→ **Excerpt**:
-------------------------

Article Title: Nematode Speciation along the New Calabar and Bonny River Systems of the Niger Delta, Nigeria
by Asimiea, O. A., and Gobo, A. E.

Studies on the occurrence, abundance and diversity of free living nematodes of the Bonny and New Calabar estuaries were carried out to provide baseline information on the nature of petroleum activity. Twenty-one sample stations were established to cover the polyhaline, mesohaline and oligohaline ecological zones of both rivers . At each station, sediments were collected and processed for the extraction of nematodes. The nematodes extracted were identified, counted and the data obtained were computed using diversity indices to determine and compare nematode abundance/density, species similarity, evenness and faunal dominance within and between ecological zone in each river system and between the two river systems as well as the petroleum and municipal waste input stations. A total of 36 species were encountered in the Bonny estuary, 31 in the New Calabar estuary and 29 species in the human activity input areas. The highest densities were obtained in the oligohaline zone of both rivers and the human activity input areas. Dominant species in both Bonny and New Calabar rivers were Anoplostoma sp; Teristus pertenuis, Belbolla sp.; Geomonhystera and Oncholaimus paralangrunensis, Sabatieria lonispinosasp, Terschellingia longicudate, Sabatieria vugaris, Sphaerolaimus albidum and Diplolaimelloides sp. Others are Halalaimus gracilis, Teristus pertenuis, Terschellingia longicaudala, Geomonhystera sp, Oncholaimus paralangrunensis, Crenopharynx marioni and Rhabditis marina. The effect of crude or refined petroleum oil on nematode population needs further investigations to determine if refined and spent petroleum may be responsible for high density and with the dominance of a few species at the detriment of others.

-------------------------

→ **Work item**:
Answer these questions from the nematode abstract:
(a) How many sample stations were established?
(b) How many species were encountered in the New Calabar estuary?
(c) In which ecological zone of both rivers were the highest densities obtained?

→ **Given information**:
-------------------------

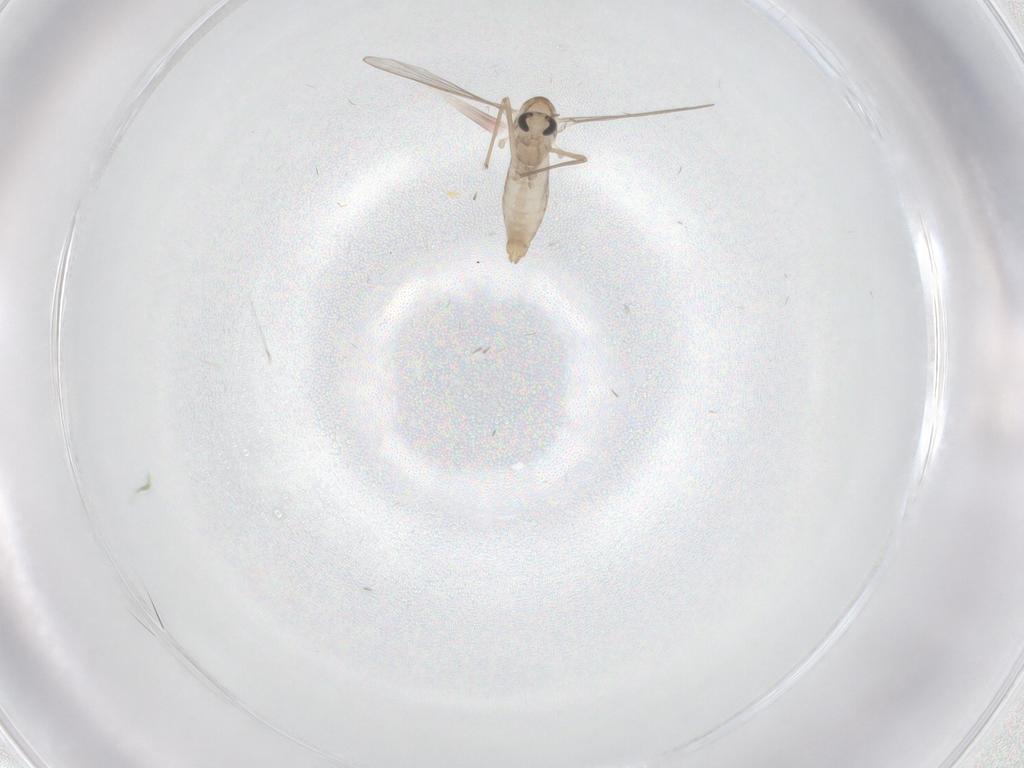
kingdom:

-------------------------

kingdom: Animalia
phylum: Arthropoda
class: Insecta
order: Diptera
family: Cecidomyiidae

-------------------------

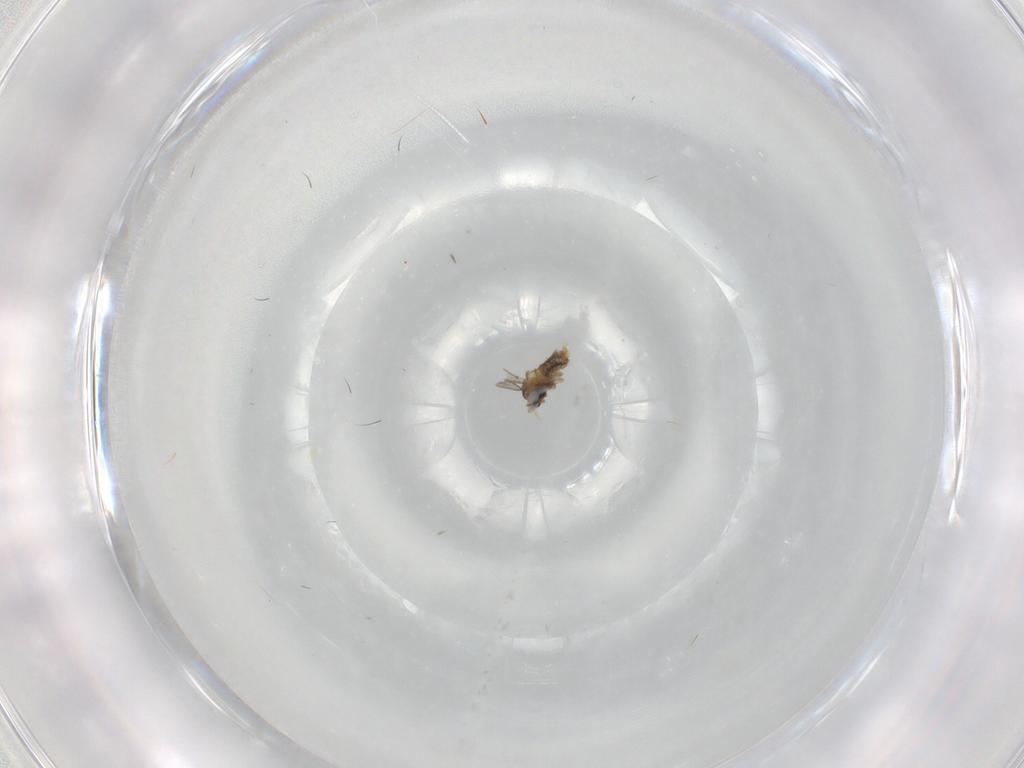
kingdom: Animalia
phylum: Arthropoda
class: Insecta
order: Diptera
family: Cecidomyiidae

-------------------------

→ **Solution below**:
(a) Twenty-one.
(b) 31.
(c) The oligohaline zone.